▶ **Document segment**:
= Edwin Michael Foster =

American microbiologist

Edwin Michael Foster (January 1, 1917, Alba, Texas – February 11, 2013, Madison, Wisconsin) was an American microbiologist, specializing in food microbiology. He was the president of the American Society for Microbiology (ASM) in 1970.

==Biography==
Foster grew up in poverty on a small cotton farm in East Texas. At North Texas State Teachers College (now named the University of North Texas), he graduated in 1936 with a bachelor's degree and in 1937 with a master's degree in biology. At the University of Wisconsin–Madison (UWM), he graduated in 1940 with a Ph.D. in agricultural bacteriology. His Ph.D. thesis The bacteriology of brick cheese during ripening. was supervised by William Carroll Frazier. From 1940 to 1941 Foster was an instructor in agricultural bacteriology at UMW. From 1941 to 1942 he worked as a bacteriologist in Texas. From 1942 to 1943, he was a first lieutenant in the U.S. Army Sanitation Corps. From 1943 to 1945 he was a U.S. Army captain in the Chemical Warfare Service (CWS). During his CWS service, he was stationed at Camp Detrick and worked on biowarfare. The 2007 PBS American Experience documentary The Living Weapon mentions his CWS service. In late 1945 he became an assistant professor of agricultural bacteriology at UWM. There he was promoted to associate professor in 1946 and full professor in 1952, retiring as professor emeritus in 1987. In 1966 he arranged for the Food Research Institute to move from the University of Chicago to UWM. He was the institute's director from 1966 to 1986 and expanded its size and scope. In 1975 the institute became its own department, named the Department of Food Micriobiology and Toxicoloy, at UWW. The new department was chaired by Foster from 1975 to 1986.

[Dataset entries]
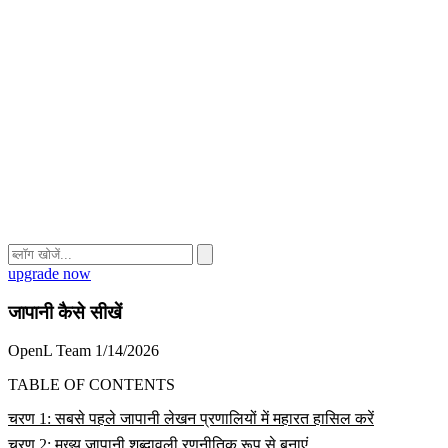
upgrade now
जापानी कैसे सीखें
OpenL Team
1/14/2026
TABLE OF CONTENTS
चरण 1: सबसे पहले जापानी लेखन प्रणालियों में महारत हासिल करें
चरण 2: मुख्य जापानी शब्दावली रणनीतिक रूप से बनाएं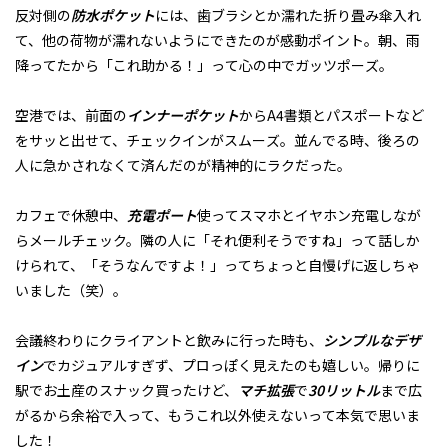
反対側の
防水ポケット
には、歯ブラシとか濡れた折り畳み傘入れ
て、他の荷物が濡れないようにできたのが感動ポイント。朝、雨
降ってたから「これ助かる！」って心の中でガッツポーズ。
空港では、前面の
インナーポケット
からA4書類とパスポートなど
をサッと出せて、チェックインがスムーズ。並んでる時、後ろの
人に急かされなくて済んだのが精神的にラクだった。
カフェで休憩中、
充電ポート
使ってスマホとイヤホン充電しなが
らメールチェック。隣の人に「それ便利そうですね」って話しか
けられて、「そうなんですよ！」ってちょっと自慢げに返しちゃ
いました（笑）。
会議終わりにクライアントと飲みに行った時も、
シンプルなデザ
イン
でカジュアルすぎず、プロっぽく見えたのも嬉しい。帰りに
駅でお土産のスナック買ったけど、
マチ拡張
で
30リットル
まで広
がるから余裕で入って、もうこれ以外使えないって本気で思いま
した！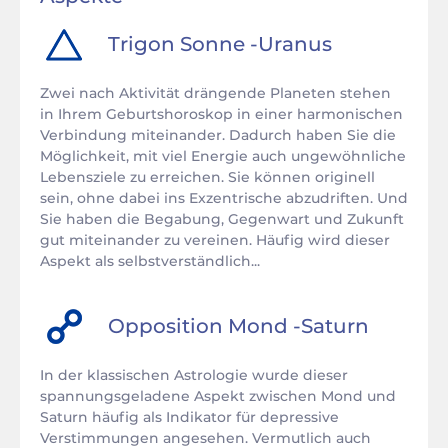
Trigon
Sonne
-
Uranus
Zwei nach Aktivität drängende Planeten stehen
in Ihrem Geburtshoroskop in einer harmonischen
Verbindung miteinander. Dadurch haben Sie die
Möglichkeit, mit viel Energie auch ungewöhnliche
Lebensziele zu erreichen. Sie können originell
sein, ohne dabei ins Exzentrische abzudriften. Und
Sie haben die Begabung, Gegenwart und Zukunft
gut miteinander zu vereinen. Häufig wird dieser
Aspekt als selbstverständlich...
Opposition
Mond
-
Saturn
In der klassischen Astrologie wurde dieser
spannungsgeladene Aspekt zwischen Mond und
Saturn häufig als Indikator für depressive
Verstimmungen angesehen. Vermutlich auch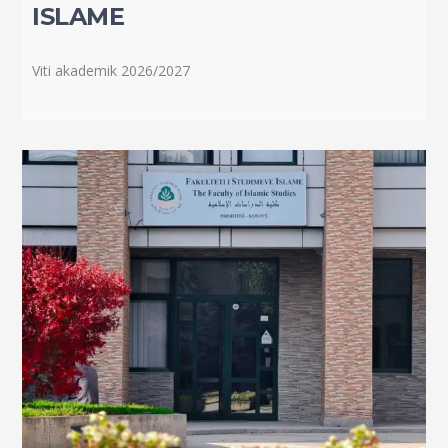
ISLAME
Viti akademik 2026/2027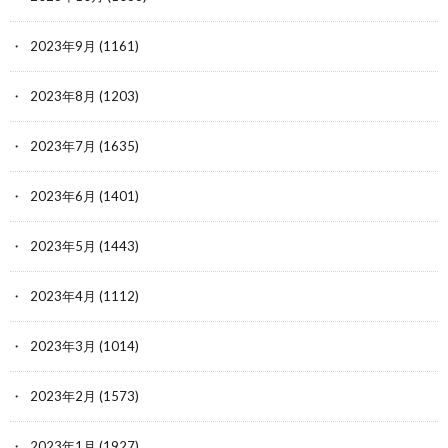
2023年9月
(1161)
2023年8月
(1203)
2023年7月
(1635)
2023年6月
(1401)
2023年5月
(1443)
2023年4月
(1112)
2023年3月
(1014)
2023年2月
(1573)
2023年1月
(1927)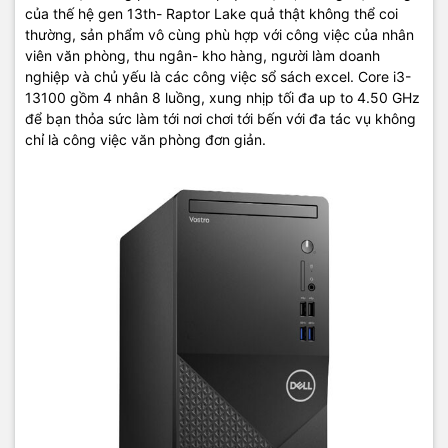
được phân bổ hợp lý thuận tiện sử dụng cũng như tăng tính thẩm
của thế hệ gen 13th- Raptor Lake quả thật không thể coi
mỹ cho sản phẩm. Ngoài ra thiết kế hoàn hảo của sản phẩm cũng
thường, sản phẩm vô cùng phù hợp với công việc của nhân
là điểm cộng cho việc nâng cấp sửa chữa được dễ dàng hơn.
viên văn phòng, thu ngân- kho hàng, người làm doanh
nghiệp và chủ yếu là các công việc sổ sách excel. Core i3-
13100 gồm 4 nhân 8 luồng, xung nhịp tối đa up to 4.50 GHz
để bạn thỏa sức làm tới nơi chơi tới bến với đa tác vụ không
chỉ là công việc văn phòng đơn giản.
Thông số kỹ thuật:
Thương hiệu
Dell
Mã sản phẩm
3020MT(42IN3020MT0001)
Bộ vi xử lý
Core i3
Tốc độ CPU
≥ 3.0 GHz
Dung lượng RAM
8GB
Card màn hình
VGA Onboard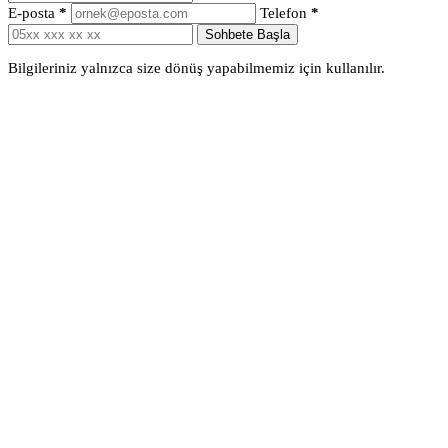
E-posta
*
Telefon
*
Sohbete Başla
Bilgileriniz yalnızca size dönüş yapabilmemiz için kullanılır.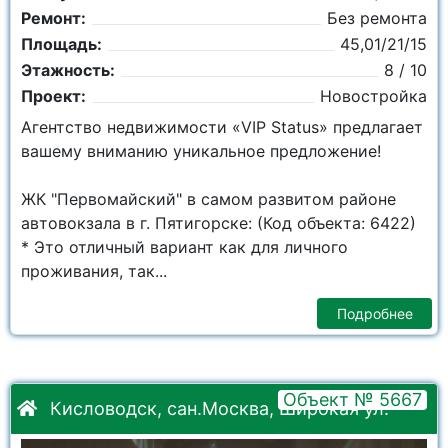
Ремонт:
Без ремонта
Площадь:
45,01/21/15
Этажность:
8 / 10
Проект:
Новостройка
Агентство недвижимости «VIP Status» предлагает
вашему вниманию уникальное предложение!
ЖК "Первомайский" в самом развитом районе
автовокзала в г. Пятигорске: (Код объекта: 6422)
* Это отличный вариант как для личного
проживания, так...
Подробнее
Объект № 5667
Кисловодск, сан.Москва, Широкая ул.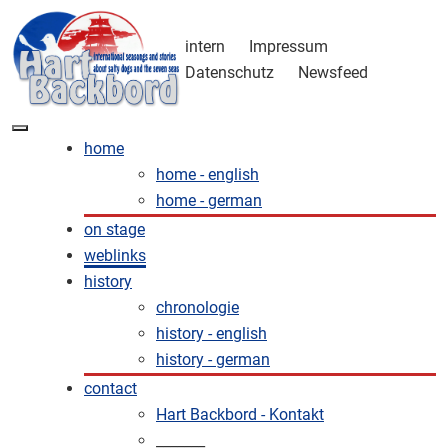
intern
Impressum
Datenschutz
Newsfeed
home
home - english
home - german
on stage
weblinks
history
chronologie
history - english
history - german
contact
Hart Backbord - Kontakt
_______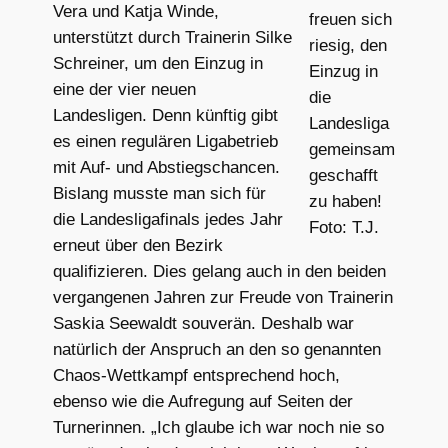
Vera und Katja Winde,
freuen sich
unterstützt durch Trainerin Silke
riesig, den
Schreiner, um den Einzug in
Einzug in
eine der vier neuen
die
Landesligen. Denn künftig gibt
Landesliga
es einen regulären Ligabetrieb
gemeinsam
mit Auf- und Abstiegschancen.
geschafft
Bislang musste man sich für
zu haben!
die Landesligafinals jedes Jahr
Foto: T.J.
erneut über den Bezirk
qualifizieren. Dies gelang auch in den beiden
vergangenen Jahren zur Freude von Trainerin
Saskia Seewaldt souverän. Deshalb war
natürlich der Anspruch an den so genannten
Chaos-Wettkampf entsprechend hoch,
ebenso wie die Aufregung auf Seiten der
Turnerinnen. „Ich glaube ich war noch nie so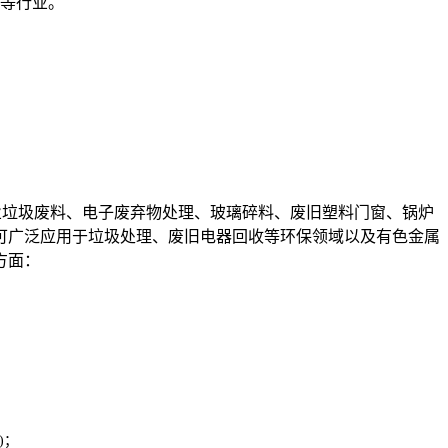
等行业。
业垃圾废料、电子废弃物处理、玻璃碎料、废旧塑料门窗、锅炉
可广泛应用于垃圾处理、废旧电器回收等环保领域以及有色金属
方面：
)；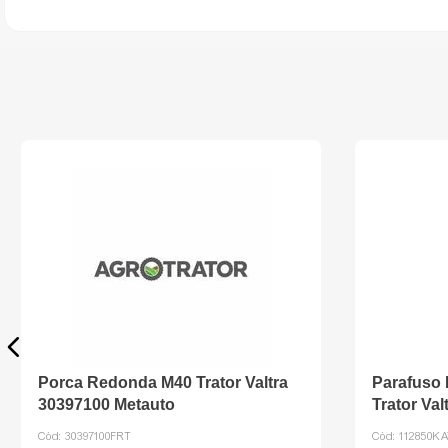
Porca Redonda M40 Trator Valtra
Parafuso
30397100 Metauto
Trator Va
Cód:
30397100FRT
Cód:
112850KA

▶ **Exercise aim**:
Answer these questions from the biography of Edwin Michael Foster:
(a) In what year was Foster president of the American Society for Microbiology?
(b) Who supervised his Ph.D. thesis?
(c) From which university did he arrange for the Food Research Institute to move in 1966?
The data is separate material with no connection to the biography of Edwin Michael Foster.

▶ **Reply to the exercise**:
(a) 1970
(b) William Carroll Frazier
(c) The University of Chicago